**EXTRACT TO READ**:
    • (c) While noting the lifting of the emergency legislation in the form of the PER on 7 January 2012, and the decision to temporarily suspend the application of section 8 of the Public Order Act as amended by the Public Order (Amendment) Decree No. 1 of 2012 (POAD) that placed important restrictions on freedom of assembly, the Committee again requests the Government to consider abrogation or amendment of the POAD. Stressing that freedom of assembly and freedom of opinion and expression are a sine qua non for the exercise of freedom of association, the Committee once again urges the Government to ensure full respect for these principles. It also requests the Government to reinstate Mr Rajeshwar Singh, FTUC Assistant National Secretary, in his position representing workers’ interests on the Air Terminal Services (ATS) Board without delay.
    • (d) As regards the ENID, the Committee urges the Government to take the necessary steps without delay, in full consultation with the social partners and in accordance with the measures agreed by the tripartite ERAB subcommittee in 2012, to amend or delete the specific provisions of the ENID previously identified by the Committee as giving rise to serious violations of the principles on freedom of association and collective bargaining, so as to bring the Decree into conformity with Conventions Nos 87 and 98, ratified by Fiji, and requests the Government to keep it informed of the progress made in this regard without delay.
    • (e) The Committee requests the Government to take all necessary measures to ensure that public servants have genuine and effective recourse to judicial review of any decisions or actions of government entities, and to provide practical information on the recourse had by public servants to administrative and judicial review (for example, use, length and outcome of proceedings). Moreover, the Committee once again requests the Government to provide information on the mechanisms available to public servants to address collective grievances, and to indicate the results of the review by the ERAB subcommittee of all government decrees relating to the public service in terms of their conformity with the ILO fundamental Conventions.
    • (f) The Committee urges the Government to take the necessary measures to ensure that arrangements are made between the parties to ensure the full reactivation of the check-off facility in the public sector and the relevant sectors considered as “essential national industries”.

**YOUR INSTRUCTIONS**:
Continue the Committee's recommendations on freedom of association in Fiji from where the text stops. None of the items is needed for this work.

**RECORD EXTRACTS**:
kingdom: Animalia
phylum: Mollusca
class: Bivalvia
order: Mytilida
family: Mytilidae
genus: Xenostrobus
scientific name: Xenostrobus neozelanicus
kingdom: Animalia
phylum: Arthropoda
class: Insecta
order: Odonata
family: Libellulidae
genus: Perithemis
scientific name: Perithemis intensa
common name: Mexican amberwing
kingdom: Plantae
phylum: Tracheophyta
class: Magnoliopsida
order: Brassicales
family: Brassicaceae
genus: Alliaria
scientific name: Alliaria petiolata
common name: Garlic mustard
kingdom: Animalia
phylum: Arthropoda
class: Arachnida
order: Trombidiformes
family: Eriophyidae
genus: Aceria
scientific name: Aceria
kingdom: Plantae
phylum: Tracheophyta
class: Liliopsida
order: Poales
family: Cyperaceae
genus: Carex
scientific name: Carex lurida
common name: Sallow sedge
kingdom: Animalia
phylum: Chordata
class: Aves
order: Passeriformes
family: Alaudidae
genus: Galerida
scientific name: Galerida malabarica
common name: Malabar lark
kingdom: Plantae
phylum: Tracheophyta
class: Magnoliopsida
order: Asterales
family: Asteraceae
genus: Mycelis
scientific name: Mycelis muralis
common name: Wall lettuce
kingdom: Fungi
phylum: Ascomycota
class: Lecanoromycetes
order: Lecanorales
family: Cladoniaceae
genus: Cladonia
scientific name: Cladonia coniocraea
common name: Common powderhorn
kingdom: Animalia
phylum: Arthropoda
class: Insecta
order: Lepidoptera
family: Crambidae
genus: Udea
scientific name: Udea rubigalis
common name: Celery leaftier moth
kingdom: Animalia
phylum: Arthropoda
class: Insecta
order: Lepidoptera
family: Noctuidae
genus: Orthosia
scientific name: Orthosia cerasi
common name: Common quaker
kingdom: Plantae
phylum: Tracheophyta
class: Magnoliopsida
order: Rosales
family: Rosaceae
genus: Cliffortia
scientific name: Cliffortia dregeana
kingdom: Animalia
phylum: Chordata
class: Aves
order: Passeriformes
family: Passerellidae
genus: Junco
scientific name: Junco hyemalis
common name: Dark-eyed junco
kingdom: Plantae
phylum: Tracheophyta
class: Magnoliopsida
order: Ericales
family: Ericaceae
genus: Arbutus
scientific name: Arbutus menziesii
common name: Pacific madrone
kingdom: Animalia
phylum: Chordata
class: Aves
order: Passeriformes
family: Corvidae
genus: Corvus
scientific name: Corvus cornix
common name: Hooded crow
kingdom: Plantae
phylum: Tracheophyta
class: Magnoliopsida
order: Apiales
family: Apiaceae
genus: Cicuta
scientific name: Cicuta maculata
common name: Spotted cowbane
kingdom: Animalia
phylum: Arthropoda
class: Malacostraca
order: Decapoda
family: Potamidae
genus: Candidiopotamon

**REPLY**:
    • (g) While it understands that Mr Koroi has left the country, the Committee expects that this case will be deliberated by the ERAB without further delay, and that, in the framework of this exercise, the conclusions that the Committee made in this regard when examining this case at its meeting in November 2010 [see 358th Report, paras 550–553] will be duly taken into account, with a view to rehabilitating Mr Koroi and considering his reinstatement should he return to Fiji.
    • (h) The Committee urges the Government to provide its observations to the complainants’ new allegations without delay.
    • (i) Strongly regretting that it is still obliged to observe that the ILO direct contacts mission that visited Fiji in September 2012 has still not been allowed to return to the country in line with the previous recommendation of the Committee and the decisions adopted by the Governing Body, the Committee firmly urges the Government to accept the return of the direct contacts mission without further delay, within the framework of the mandate bestowed upon it by the Governing Body based on the Committee’s conclusions and recommendations.
    • (j) The Committee draws the legislative aspects of this case to the attention of the Committee of Experts on the Application of Conventions and Recommendations.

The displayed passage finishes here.